# TAREA:
Reproduce, por favor, el fragmento del artículo sobre la ONU que va desde "Una a una las" hasta "Seguridad de la ONU.".

# TEXTO DE LECTURA:
------------
Los cambios se sienten en la ONU

23 de septiembre de 2011 - 00:00

La imponente ciudad de Nueva York acoge, por un año más, la sexagésima sexta sesión de la Asamblea General de las Naciones Unidas, una cita planetaria que, en esta ocasión y sin lugar a dudas, estará marcada por el conflicto palestino-israelí, que lleva décadas de confrontación y -lo más penoso- decenas de miles de muertos.

Barack Obama, presidente de los Estados Unidos,  disertó el martes y no sorprendió a nadie su reiteración a la postura planteada en los últimos días respecto a  que el organismo  acepte la iniciativa palestina de buscar, a través del Consejo de Seguridad, el reconocimiento de   Estado, pues, según expresó:  “La paz no vendrá de resoluciones y declaraciones en la ONU, sino de las negociaciones directas entre israelíes y palestinos”.

El discurso, como era de esperarse, decepcionó a muchos de los asistentes que, una vez más, percibieron las presiones que ejercen Estados Unidos e Israel sobre este sensible tema. Sin embargo, el resto de discursos da señales de que algo está  cambiando en esta cita ecuménica.

El primero en demostrarlo fue Ban Ki-moon, secretario general de la ONU,  quien -a pesar de la oposición surgida  desde la Casa Blanca- fue enfático al señalar que el organismo está de acuerdo en que los palestinos tengan un Estado. Otra declaración contundente fue la de la presidenta de Brasil, Dilma Rousseff, quien en la apertura de su discurso aseguró: “Ha llegado el momento de tener representada a Palestina a pleno título”.

Una a una las interlocuciones que prosiguieron a la de Obama fueron mostrando que la tesis que hoy tiene previsto proponer el presidente palestino, Mahmud Abás, tendrá acogida. Aunque aún resta la última y  más difícil de las batallas: lograr consenso en el Consejo de Seguridad de la ONU.

No debemos olvidar que las decisiones de este organismo, integrado por 15 países, se toman por mayoría de al menos 9 miembros y sin que ninguno de los 5 permanentes (EE.UU., Rusia, China, Francia, Gran Bretaña) vote en contra. Pero las cosas están cambiando y las señales son cada vez más transparentes.
------------
# SEGMENTO DE DATOS:
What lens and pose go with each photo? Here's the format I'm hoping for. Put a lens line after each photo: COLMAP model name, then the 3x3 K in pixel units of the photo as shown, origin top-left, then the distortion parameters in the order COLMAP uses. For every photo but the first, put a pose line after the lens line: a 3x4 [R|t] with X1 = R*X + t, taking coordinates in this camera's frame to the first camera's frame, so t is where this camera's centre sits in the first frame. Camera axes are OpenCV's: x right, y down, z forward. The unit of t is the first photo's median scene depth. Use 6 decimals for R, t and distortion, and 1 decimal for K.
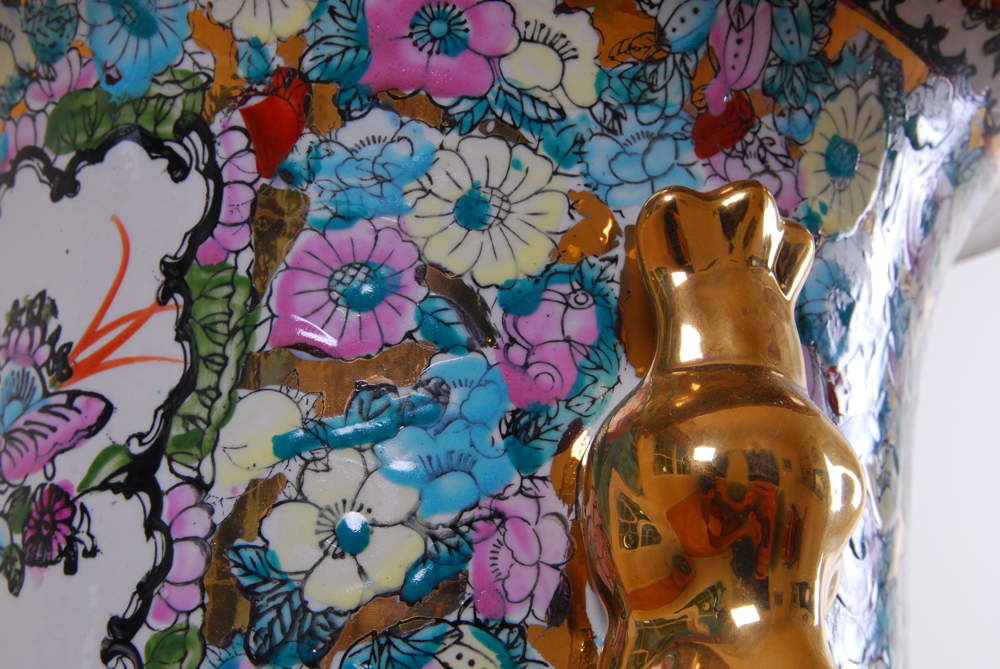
lens RADIAL K [[1889.1, 0, 483.3], [0, 1889.1, 356.6], [0, 0, 1]] dist [0.022055, -0.455706]
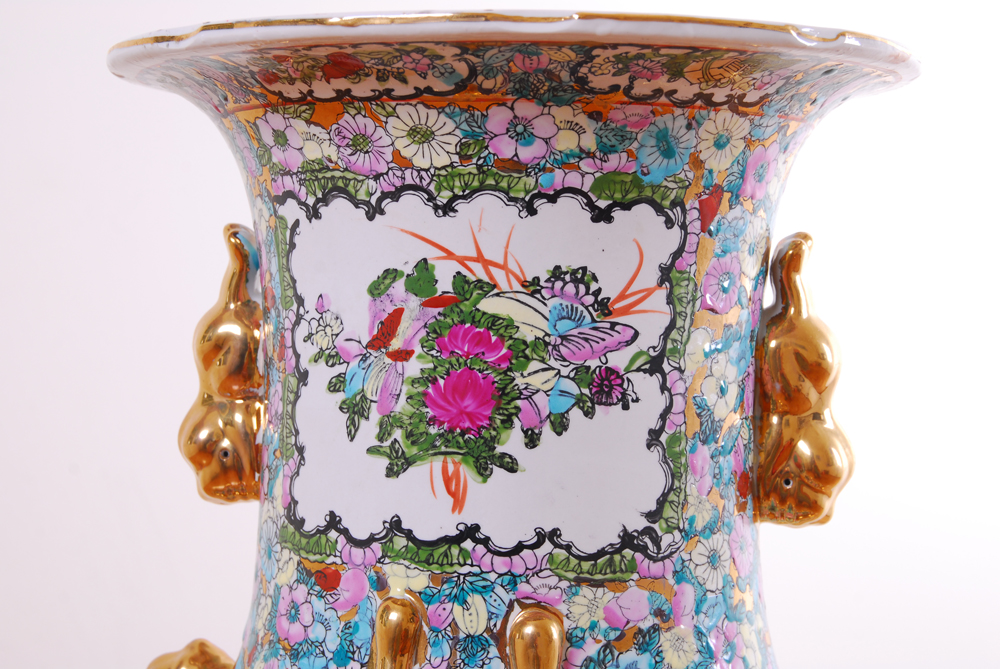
------------
# RESULTADO DEL EJERCICIO:
Una a una las interlocuciones que prosiguieron a la de Obama fueron mostrando que la tesis que hoy tiene previsto proponer el presidente palestino, Mahmud Abás, tendrá acogida. Aunque aún resta la última y  más difícil de las batallas: lograr consenso en el Consejo de Seguridad de la ONU.